[Opening Exercise passage section]

Is it 1. that you're implying that this is actually likely to happen to any civilization on long timescales, and modern Earth monotonic progress is temporary, 2. that it's caused somehow by the semisymbiotic native SR life (some of the stories seem to imply periodic catastrophes driven by its influence? are those frequent & big enough to hold tech progress back overall?) 3. SR society Just Does That because of some combination of resource factors and social structures 4. something else?
Your intuitions are correct--there is indeed a reason for it! It's mostly the second thing.
But there have actually been two great technological stagnations in the history of humanity, and the longer and bigger one was before they arrived on Sogant Raha.
In order for the setting to work (mostly-terraformed alien planet), humans had to have some means of resurrecting species from genetic samples or records, but my intention was always that the beginning of the Exile is very much a near-future, or possibly alternate-present event: humans were forced to spread out among the stars by a catastrophe that made Earth at least temporarily uninhabitable, and they did so, at least initially, with crude Project Orion-type spacecraft, because that's all they had available. This universe doesn't have FTL travel, and Earthlike worlds are comparatively rare, so even when they settled in other solar systems, they did so in pressure domes and grew their food hydroponically.
This created a situation not incomparable to the Paleolithic phase of human history on Earth: extremely slow population growth, very little spare productive capacity, little room for experimentation or innovation. For the exiles who eventually arrived at Sogant Raha aboard the Ammas Echor, this era lasted about four hundred thousand years. The people of the Ammas Echor would have been more technologically advanced than the first exiles who left Earth, but not fantastically so. They simply did not have the resource budget for it. Nowadays, we can afford to invest in experimentation and in r&d that may not pan out; in an environment when even a small hit to your energy budget means people are going to die, you stick with the techniques you know for a fact work, and if you innovate, you do so slowly.

[Closing Exercise passage section]
[Opening Listed records section]

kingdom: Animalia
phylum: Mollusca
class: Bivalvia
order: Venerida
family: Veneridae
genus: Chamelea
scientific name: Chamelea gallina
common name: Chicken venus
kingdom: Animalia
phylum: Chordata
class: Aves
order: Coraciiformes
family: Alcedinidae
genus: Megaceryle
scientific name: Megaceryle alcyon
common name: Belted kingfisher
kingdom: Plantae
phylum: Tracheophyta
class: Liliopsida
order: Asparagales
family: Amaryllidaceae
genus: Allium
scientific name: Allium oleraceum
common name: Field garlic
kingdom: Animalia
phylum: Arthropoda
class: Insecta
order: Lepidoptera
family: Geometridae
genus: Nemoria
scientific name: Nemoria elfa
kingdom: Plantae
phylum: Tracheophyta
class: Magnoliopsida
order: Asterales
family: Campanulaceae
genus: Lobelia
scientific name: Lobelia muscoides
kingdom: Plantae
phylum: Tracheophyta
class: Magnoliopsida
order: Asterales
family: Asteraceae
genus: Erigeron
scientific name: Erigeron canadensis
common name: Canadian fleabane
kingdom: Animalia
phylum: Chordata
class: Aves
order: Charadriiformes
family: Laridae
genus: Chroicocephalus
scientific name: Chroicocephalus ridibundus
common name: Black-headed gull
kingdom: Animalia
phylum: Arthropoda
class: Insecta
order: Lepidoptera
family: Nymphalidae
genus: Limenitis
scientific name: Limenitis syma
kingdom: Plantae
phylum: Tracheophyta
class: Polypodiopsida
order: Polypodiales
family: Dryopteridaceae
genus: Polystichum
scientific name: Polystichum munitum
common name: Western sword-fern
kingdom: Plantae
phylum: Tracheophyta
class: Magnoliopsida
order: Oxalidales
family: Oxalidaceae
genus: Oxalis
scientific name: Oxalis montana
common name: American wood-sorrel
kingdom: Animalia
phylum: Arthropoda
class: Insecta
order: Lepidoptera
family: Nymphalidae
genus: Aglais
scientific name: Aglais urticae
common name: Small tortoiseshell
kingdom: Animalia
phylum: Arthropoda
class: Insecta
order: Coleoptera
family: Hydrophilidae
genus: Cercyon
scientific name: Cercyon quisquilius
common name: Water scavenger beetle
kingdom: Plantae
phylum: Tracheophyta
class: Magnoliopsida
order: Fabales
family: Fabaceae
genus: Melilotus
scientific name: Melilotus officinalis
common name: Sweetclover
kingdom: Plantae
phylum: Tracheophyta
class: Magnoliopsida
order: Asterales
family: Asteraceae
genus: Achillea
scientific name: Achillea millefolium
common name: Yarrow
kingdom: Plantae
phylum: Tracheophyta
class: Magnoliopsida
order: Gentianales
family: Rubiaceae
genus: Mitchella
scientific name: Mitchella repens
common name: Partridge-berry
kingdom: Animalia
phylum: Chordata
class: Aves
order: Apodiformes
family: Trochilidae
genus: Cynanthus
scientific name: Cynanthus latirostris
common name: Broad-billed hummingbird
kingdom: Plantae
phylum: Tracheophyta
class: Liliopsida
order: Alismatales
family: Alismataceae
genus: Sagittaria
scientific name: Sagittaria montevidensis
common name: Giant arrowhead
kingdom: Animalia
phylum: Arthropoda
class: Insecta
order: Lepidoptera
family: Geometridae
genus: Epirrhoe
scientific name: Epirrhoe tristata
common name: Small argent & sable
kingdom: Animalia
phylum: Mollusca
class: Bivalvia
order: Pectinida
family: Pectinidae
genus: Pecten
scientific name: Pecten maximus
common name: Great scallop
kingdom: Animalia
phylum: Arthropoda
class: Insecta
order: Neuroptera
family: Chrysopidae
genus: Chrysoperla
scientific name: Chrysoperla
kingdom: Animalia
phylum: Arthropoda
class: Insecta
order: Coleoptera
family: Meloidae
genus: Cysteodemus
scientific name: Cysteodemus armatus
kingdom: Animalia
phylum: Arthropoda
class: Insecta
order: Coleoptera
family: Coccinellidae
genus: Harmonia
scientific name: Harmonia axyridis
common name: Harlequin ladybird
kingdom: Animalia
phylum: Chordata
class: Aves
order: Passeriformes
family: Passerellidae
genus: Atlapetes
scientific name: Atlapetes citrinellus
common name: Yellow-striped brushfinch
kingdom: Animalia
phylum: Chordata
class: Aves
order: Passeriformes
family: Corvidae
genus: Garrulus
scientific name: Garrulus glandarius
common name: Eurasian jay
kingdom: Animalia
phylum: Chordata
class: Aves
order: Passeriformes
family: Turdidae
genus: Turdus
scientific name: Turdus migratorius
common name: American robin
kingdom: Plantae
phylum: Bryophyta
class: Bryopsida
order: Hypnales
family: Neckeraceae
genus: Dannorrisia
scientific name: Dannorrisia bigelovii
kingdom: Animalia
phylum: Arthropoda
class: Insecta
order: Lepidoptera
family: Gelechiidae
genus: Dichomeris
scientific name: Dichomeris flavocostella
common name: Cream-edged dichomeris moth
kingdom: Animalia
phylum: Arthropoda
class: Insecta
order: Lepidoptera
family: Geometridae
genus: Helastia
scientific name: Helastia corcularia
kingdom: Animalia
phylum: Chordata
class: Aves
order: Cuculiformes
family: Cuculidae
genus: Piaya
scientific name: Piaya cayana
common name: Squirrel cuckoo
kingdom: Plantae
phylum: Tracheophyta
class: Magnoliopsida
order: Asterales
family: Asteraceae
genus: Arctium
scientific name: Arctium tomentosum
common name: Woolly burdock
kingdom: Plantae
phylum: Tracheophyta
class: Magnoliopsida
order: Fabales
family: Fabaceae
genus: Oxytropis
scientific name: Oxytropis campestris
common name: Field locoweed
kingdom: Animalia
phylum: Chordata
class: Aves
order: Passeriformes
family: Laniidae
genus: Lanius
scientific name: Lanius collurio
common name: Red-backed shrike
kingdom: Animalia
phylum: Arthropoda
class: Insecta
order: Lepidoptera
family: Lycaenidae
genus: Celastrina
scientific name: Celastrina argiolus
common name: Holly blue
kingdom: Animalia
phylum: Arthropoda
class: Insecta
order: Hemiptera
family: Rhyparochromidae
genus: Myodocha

[Closing Listed records section]

● Things to do:
a) Decide whether each statement below agrees with the Sogant Raha passage, answering yes or no and quoting the exact words from the passage that settle it: (i) the Exile begins in the far future; (ii) the universe of the setting has no FTL travel; (iii) for the exiles who reached Sogant Raha aboard the Ammas Echor, the era of slow growth lasted about four hundred thousand years.
b) Write the next part of the Sogant Raha passage, starting after its final sentence.
The listing has nothing to do with this exercise.

● Answers provided:
a)
(i) No: "the beginning of the Exile is very much a near-future, or possibly alternate-present event"
(ii) Yes: "This universe doesn't have FTL travel"
(iii) Yes: "this era lasted about four hundred thousand years"

b)
Once the Ammas Echor reached Sogant Raha, simply the fact they could walk around in an oxygen-rich atmosphere that was a comfortable temperature and grow food in any patch of open ground that got good sunlight would have been a phenomenal luxury. They certainly had the technology to grow quickly, and to rapidly innovate again. And they did aim to do that, at first (despite, y'know, centuries of hidebound traditionalism that come from hidebound traditionalism being the difference between survival and extinction of your whole lineage). But catastrophe soon struck in the form of a virulent disease that seemed to be caused by native alien microorganisms.
There were other catastrophes after, and some were human-caused (devastating wars, or environmental collapses like the Burning Spring). But many were not; many can indeed be traced back to the tahar, the genus of acytic symbiont that makes its home in the tissues and cells of endobiota and xenobiota alike. These have probably been equal to, or significantly worse than, many of the purely "human-caused" disasters. But the dividing line isn't always so clear; if an apparently random mutation in the tahar's signalling mechanism is, as a side effect, causing heightened aggression across a whole continent for a hundred years, then the wars that result might well be a human disaster, but in a purely causal sense they're not solely humanity's fault.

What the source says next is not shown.